Macky Sall attendu ce vendredi à Dakar pour sa candidature à l’ONU
L'ancien président sénégalais effectue son premier retour au pays depuis 2024 pour solliciter le soutien officiel de Dakar à sa campagne pour succéder à António Guterres
Macky Sall, qui a quitté le pouvoir il y a deux ans, rencontre ce 17 juillet le président Bassirou Diomaye Faye dans le cadre de sa campagne internationale pour le secrétariat général des Nations Unies. Une visite de trois heures qui ravive les tensions politiques internes.
L'essentiel
Ce qu'il faut retenir
- Macky Sall effectue ce 17 juillet 2026 une visite de trois heures à Dakar, la première depuis sa sortie du pouvoir en 2024
- La rencontre avec le président Bassirou Diomaye Faye vise à obtenir le soutien officiel du Sénégal à sa candidature au poste de secrétaire général de l'ONU
- Une vingtaine d'États africains, dont le Sénégal, s'étaient opposés à sa candidature fin mars 2026
- Des collectifs de victimes de violences politiques de 2021-2024 ont manifesté leur opposition à cette visite
- Le mandat d'António Guterres s'achève fin 2026
L’ancien président sénégalais Macky Sall effectue ce vendredi 17 juillet une visite éclair à Dakar, sa première au pays depuis la passation de pouvoir en 2024. Annoncée dans un communiqué du 14 juillet, cette rencontre avec le président Bassirou Diomaye Faye est programmée de 15h à 18h et porte exclusivement sur sa candidature au poste de secrétaire général de l’ONU.

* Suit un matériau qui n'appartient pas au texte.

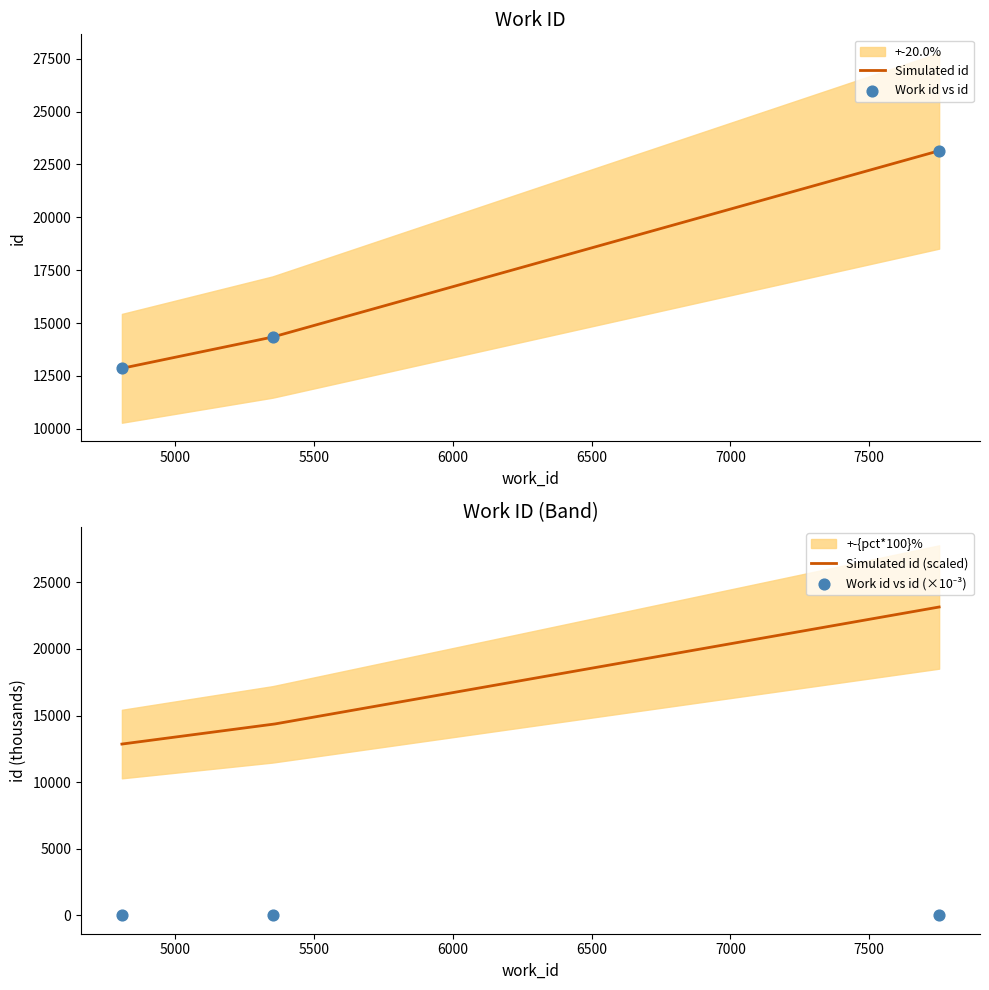

What is the change in value from 5351 to 7752?

+8.8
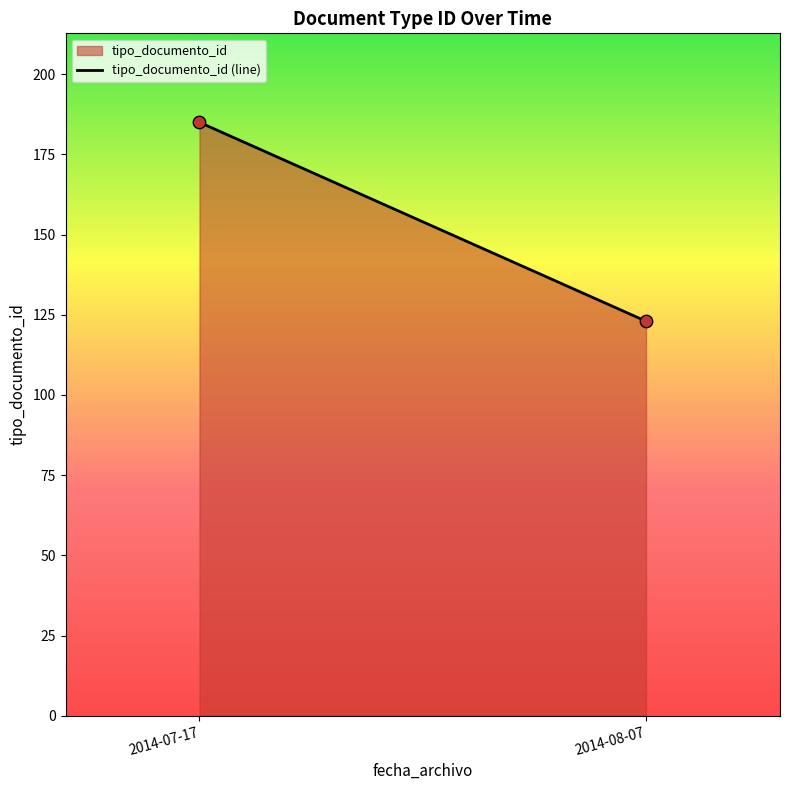

What is the average Y value?

154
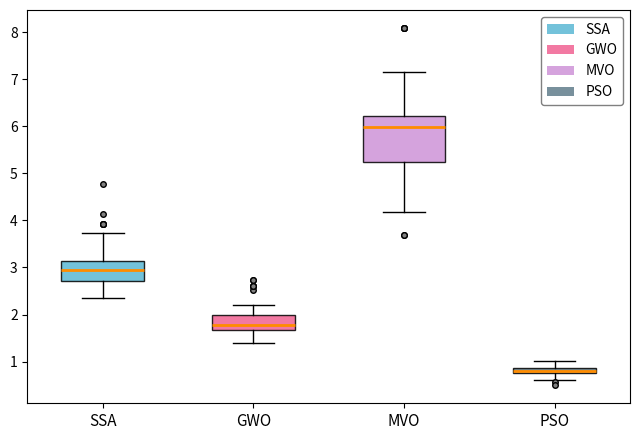

Which box is the tallest, from its lower edge to its upper edge?

MVO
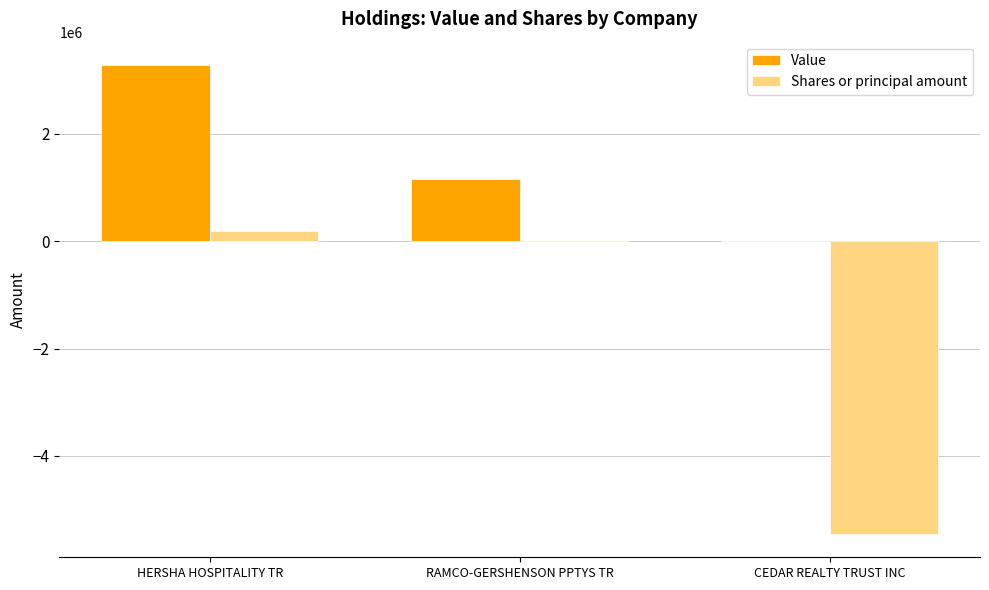

What is the total value across all series at HERSHA HOSPITALITY TR?

3464299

Une candidature portée par le Burundi, pas par Dakar
La candidature de Macky Sall a été officiellement déposée par le Burundi au nom de la présidence de l’Union africaine, et non par le Sénégal, selon TV5MONDE. Fin mars 2026, une vingtaine d’États membres de l’Union africaine, incluant le Sénégal, s’étaient opposés à cette candidature. L’ancien chef d’État a défendu sa vision pour l’ONU devant l’Assemblée générale le 22 avril à New York, selon Africa24 TV.
Le mandat de l’actuel secrétaire général, António Guterres, s’achève à la fin de l’année 2026, selon Jeune Afrique. La visite de ce vendredi vise à solliciter le soutien officiel du Sénégal, un appui qui pourrait peser dans la compétition internationale, rapporte Afrik.
Tensions politiques et oppositions internes
Le retour de Macky Sall ravive les fractures politiques. Des collectifs de victimes de violences politiques survenues entre 2021 et 2024 ont manifesté leur opposition à cette visite et à sa candidature, selon Pressafrik. Le député Guy Marius Sagna a qualifié la démarche de « mépris », comme le rapporte un tweet du média Wadr Français.
Les familles de victimes ont exprimé leur colère à l’annonce de la rencontre entre Bassirou Diomaye Faye et Macky Sall, selon un compte spécialisé sur l’actualité franco-africaine.
De son côté, l’Alliance pour la République (APR), parti fondé par Macky Sall, a promis de faire face à toute action visant à perturber la visite, selon le média sénégalais Senego.
Contexte au Sénégal
Le Sénégal, pays d’environ 18 millions d’habitants, a connu une transition politique majeure en 2024 avec l’élection de Bassirou Diomaye Faye, qui a succédé à Macky Sall après douze ans de mandat. L’ancien Premier ministre Ousmane Sonko, figure de l’opposition durant l’ère Sall, occupe désormais le poste de président de l’Assemblée nationale, une configuration qui alimente les tensions autour de ce retour.
La question du positionnement de Dakar sur la candidature de son ancien président à l’ONU illustre les équilibres diplomatiques délicats que doit gérer le nouveau pouvoir, entre solidarité africaine et bilan contesté de la décennie Sall sur le plan des libertés publiques.
Une visite purement institutionnelle
L’entourage de Macky Sall insiste sur le caractère strictement institutionnel du déplacement. La brièveté du séjour - trois heures seulement - confirme cette ligne : pas de bain de foule, pas de rencontre avec la base militante de l’APR, uniquement l’audience avec le chef de l’État en exercice.
Cette discrétion contraste avec les mobilisations qui ont accompagné l’annonce de la visite. Le dossier de candidature à l’ONU, porté au niveau continental, requiert toutefois un minimum de consensus national, d’où la nécessité de cette étape dakaroise dans la campagne internationale de l’ancien président.
La suite de la campagne se jouera dans les capitales africaines et au siège new-yorkais des Nations Unies, où le vote pour le prochain secrétaire général aura lieu dans les prochains mois. Le positionnement final du Sénégal, attendu après cette rencontre, sera scruté par les observateurs diplomatiques du continent.